Sensation in the fingers should be assessed. Light touch perception is done by touching the fingers lightly with either a gauze or a cotton swab. Perception of noxious stimuli is done with either a paper clip or the relatively sharp end of a toothpick. For more sophisticated testing, sensation can be measure by a two-point discrimination test or the Semmes-Weinstein monofilament testing. Grip and pinch strength should be done for baseline measurements. Provocative testing can be done to look for the Tinel sign, Phalen sign, or Durkan sign. A positive Tinel sign is when the patient perceives electrical shooting pains into the distal distribution of the nerve when the nerve is percussed. In the case of the median nerve, the percussion is done over the median nerve at the wrist. If the patient perceives the electrical shocks at the site of the percussion and it radiates into the thumb, index, and long fingers, then this is a positive Tinel sign of the median nerve.
A Phalen test is performed with the patient passively flexing both wrists by touching the dorsal surfaces of one hand to the other dorsal surface. The wrist is held in flexion for 60 seconds. If the patient’s symptoms are reproduced, this is a positive Phalen test. In Durkan carpal tunnel compression test, the examiner’s thumbs are placed over the carpal tunnel over the median nerve just above the carpal tunnel. If the patient has symptoms of carpal tunnel within 1 minute of compression, the test is considered positive. The Durkan test is not widely used.

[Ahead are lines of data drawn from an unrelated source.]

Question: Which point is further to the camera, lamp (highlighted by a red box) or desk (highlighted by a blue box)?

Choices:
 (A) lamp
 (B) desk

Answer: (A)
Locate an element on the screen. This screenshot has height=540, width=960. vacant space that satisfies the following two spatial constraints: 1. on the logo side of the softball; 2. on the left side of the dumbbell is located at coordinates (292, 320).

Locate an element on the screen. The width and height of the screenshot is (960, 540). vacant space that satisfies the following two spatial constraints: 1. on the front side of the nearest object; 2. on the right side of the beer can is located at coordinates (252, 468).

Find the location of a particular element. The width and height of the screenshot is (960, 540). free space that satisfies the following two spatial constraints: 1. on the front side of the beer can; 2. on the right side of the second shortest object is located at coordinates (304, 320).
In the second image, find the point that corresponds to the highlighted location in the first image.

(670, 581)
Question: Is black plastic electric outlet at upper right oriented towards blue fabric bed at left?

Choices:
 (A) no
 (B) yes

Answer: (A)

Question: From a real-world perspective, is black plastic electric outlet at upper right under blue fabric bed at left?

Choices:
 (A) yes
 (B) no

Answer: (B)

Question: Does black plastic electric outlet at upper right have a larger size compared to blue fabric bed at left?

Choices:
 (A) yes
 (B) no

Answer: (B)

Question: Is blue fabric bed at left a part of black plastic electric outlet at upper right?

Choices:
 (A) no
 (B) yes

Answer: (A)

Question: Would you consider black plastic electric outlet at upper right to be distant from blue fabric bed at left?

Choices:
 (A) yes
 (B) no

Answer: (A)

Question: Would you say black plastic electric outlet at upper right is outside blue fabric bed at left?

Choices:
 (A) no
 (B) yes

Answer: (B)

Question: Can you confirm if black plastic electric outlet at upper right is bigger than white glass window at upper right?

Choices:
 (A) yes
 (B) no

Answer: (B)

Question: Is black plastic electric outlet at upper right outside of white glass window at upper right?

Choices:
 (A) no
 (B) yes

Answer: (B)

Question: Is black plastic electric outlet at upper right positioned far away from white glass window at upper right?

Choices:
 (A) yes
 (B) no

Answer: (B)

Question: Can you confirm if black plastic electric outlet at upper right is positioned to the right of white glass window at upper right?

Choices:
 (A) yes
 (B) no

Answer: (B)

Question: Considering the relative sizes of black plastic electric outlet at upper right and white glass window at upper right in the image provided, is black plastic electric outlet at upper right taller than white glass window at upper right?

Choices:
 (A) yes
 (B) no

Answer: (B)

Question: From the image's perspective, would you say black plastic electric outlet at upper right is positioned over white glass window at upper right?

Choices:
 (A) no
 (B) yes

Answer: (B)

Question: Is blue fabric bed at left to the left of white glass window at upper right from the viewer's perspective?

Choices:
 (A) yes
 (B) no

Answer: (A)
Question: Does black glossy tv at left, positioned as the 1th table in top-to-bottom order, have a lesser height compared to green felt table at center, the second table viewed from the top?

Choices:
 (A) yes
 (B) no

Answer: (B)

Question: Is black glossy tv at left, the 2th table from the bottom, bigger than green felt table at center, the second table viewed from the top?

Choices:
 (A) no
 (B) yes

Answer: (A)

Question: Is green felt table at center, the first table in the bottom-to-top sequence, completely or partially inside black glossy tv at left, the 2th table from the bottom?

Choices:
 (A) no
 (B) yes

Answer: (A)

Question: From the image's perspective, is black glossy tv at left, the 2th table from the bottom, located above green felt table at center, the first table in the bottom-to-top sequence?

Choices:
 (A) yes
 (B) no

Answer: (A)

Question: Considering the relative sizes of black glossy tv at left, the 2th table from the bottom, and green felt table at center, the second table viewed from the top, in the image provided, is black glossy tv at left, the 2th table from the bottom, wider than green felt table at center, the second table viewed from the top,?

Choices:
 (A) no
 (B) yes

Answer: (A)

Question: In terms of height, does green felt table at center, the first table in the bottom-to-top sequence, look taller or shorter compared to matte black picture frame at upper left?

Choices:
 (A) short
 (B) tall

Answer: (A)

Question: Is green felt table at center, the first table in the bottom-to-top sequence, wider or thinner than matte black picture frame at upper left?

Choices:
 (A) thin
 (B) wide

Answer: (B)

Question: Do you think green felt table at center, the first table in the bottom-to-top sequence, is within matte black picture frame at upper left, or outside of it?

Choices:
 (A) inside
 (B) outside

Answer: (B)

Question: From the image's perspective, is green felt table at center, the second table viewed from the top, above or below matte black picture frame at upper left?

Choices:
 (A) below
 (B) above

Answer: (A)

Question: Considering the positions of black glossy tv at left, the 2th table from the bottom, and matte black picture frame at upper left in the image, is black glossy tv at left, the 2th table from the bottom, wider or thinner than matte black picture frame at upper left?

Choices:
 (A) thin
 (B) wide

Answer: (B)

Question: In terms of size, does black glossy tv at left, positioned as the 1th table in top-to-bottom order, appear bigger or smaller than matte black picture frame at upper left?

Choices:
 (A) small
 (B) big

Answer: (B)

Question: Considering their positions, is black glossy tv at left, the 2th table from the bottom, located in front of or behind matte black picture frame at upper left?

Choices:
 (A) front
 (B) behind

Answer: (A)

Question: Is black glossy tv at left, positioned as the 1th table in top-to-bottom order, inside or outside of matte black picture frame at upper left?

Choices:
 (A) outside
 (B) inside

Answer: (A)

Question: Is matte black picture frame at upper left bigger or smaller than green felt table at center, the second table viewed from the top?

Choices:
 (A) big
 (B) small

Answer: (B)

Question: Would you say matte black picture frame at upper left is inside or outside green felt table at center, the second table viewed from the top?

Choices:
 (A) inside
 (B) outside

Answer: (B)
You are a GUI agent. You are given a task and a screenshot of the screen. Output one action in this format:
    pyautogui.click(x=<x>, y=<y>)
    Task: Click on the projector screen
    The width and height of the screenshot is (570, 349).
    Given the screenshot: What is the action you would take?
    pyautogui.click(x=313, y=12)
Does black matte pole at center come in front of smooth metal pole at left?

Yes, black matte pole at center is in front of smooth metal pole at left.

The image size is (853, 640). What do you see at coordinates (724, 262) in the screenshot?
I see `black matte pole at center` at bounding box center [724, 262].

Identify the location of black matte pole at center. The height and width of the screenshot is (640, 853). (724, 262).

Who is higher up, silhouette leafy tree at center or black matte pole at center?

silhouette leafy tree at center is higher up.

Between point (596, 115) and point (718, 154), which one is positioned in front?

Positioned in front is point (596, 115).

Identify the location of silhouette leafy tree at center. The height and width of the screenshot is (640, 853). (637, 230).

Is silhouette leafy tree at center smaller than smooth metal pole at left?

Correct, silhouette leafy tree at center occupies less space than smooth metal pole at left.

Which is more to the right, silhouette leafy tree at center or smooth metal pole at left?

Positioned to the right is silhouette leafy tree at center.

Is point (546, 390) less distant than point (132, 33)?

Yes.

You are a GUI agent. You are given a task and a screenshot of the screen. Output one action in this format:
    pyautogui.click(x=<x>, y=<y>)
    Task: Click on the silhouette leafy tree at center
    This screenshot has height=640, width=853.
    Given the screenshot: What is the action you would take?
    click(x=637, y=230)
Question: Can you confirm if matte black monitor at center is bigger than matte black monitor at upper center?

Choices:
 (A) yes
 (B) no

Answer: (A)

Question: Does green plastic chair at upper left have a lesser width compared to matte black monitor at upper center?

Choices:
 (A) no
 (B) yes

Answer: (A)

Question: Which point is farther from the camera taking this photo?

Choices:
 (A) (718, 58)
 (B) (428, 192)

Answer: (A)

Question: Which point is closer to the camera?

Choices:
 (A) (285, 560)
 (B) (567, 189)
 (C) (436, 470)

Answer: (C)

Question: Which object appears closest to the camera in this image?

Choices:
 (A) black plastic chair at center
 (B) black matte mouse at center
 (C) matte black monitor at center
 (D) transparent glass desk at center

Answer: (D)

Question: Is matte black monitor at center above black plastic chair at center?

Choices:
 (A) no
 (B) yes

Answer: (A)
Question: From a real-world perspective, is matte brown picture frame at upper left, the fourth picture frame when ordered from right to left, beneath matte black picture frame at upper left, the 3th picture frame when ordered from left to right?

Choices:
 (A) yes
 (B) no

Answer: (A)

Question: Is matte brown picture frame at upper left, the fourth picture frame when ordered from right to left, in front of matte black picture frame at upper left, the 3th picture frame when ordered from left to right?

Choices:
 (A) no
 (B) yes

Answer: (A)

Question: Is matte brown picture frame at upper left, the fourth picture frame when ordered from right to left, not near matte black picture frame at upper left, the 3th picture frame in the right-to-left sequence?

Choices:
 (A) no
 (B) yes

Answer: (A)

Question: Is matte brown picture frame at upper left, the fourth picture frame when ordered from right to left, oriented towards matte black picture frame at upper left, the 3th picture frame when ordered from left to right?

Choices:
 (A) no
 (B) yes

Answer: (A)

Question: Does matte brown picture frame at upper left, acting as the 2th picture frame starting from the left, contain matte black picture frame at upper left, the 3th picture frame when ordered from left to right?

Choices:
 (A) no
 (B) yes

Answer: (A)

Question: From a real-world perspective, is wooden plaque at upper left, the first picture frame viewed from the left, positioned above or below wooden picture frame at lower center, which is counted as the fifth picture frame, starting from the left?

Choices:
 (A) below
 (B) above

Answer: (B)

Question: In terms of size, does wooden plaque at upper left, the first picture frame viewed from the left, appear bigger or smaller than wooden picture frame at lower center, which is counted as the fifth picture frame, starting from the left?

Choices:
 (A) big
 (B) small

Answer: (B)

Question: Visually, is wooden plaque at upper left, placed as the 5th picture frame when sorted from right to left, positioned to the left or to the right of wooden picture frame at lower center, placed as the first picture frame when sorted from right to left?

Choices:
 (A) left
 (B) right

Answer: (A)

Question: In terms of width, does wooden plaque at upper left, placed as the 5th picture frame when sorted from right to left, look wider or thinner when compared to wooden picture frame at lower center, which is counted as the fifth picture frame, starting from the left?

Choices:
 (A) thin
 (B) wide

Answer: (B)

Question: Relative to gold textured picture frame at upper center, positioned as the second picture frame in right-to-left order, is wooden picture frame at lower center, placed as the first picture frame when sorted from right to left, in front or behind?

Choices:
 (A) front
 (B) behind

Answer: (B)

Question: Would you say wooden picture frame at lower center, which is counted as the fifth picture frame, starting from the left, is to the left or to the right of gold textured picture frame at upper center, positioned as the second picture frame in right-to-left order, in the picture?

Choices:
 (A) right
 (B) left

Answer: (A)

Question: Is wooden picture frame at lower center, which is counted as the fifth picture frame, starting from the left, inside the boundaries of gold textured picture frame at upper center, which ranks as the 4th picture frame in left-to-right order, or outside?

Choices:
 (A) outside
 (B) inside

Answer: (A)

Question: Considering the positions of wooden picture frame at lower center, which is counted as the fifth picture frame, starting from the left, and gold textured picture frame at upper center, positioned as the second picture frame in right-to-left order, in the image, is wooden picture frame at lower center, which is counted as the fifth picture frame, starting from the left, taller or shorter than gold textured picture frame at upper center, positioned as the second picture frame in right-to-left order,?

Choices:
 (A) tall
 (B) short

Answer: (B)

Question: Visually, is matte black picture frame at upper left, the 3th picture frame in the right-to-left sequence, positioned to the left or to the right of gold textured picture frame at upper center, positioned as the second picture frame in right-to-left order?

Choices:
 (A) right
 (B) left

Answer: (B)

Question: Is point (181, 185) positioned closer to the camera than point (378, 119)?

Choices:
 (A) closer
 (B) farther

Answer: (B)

Despite a classic history, the clinical hand examination may be normal in early stages of carpal tunnel syndrome. The nerve conduction study though should show prolonged motor latencies with slowing of nerve conduction velocities if there is compression. With prolonged median nerve compression, there may be muscle denervations that can be detected with the EMG.
If the cause of the nerve compression is due to a tumor or suspected to be a tumor, an MRI should be ordered (see Figure 6–2). A diagnostic biopsy of the mass is done if required and followed by surgical resection.
Conservative management for idiopathic carpal tunnel syndrome should aim at reducing the tenosynovial inflammation and swelling within the carpal tunnel. Splinting and the use of over-the-counter NSAIDs, such as ibuprofen, should be the first-line therapy. The patients are fitted with prefabricated wrist splints that maintain the wrist at 5–10 degrees of extension. These wrist splints are available in the hand surgeon’s office or over-the-counter as “carpal tunnel splints.” Splints can also be custom fabricated by the hand therapists. The patients are instructed to wear the splints during the most symptomatic times, which often is during the night when the patients flex their wrist during the fetal sleeping position or during the day when the patient is more active. The patients are instructed on proper ergonomics during the awake and sleeping hours to avoid any positions that cause compression of the median nerve. Approximately one-third of patients managed nonoperatively in this fashion respond favorably.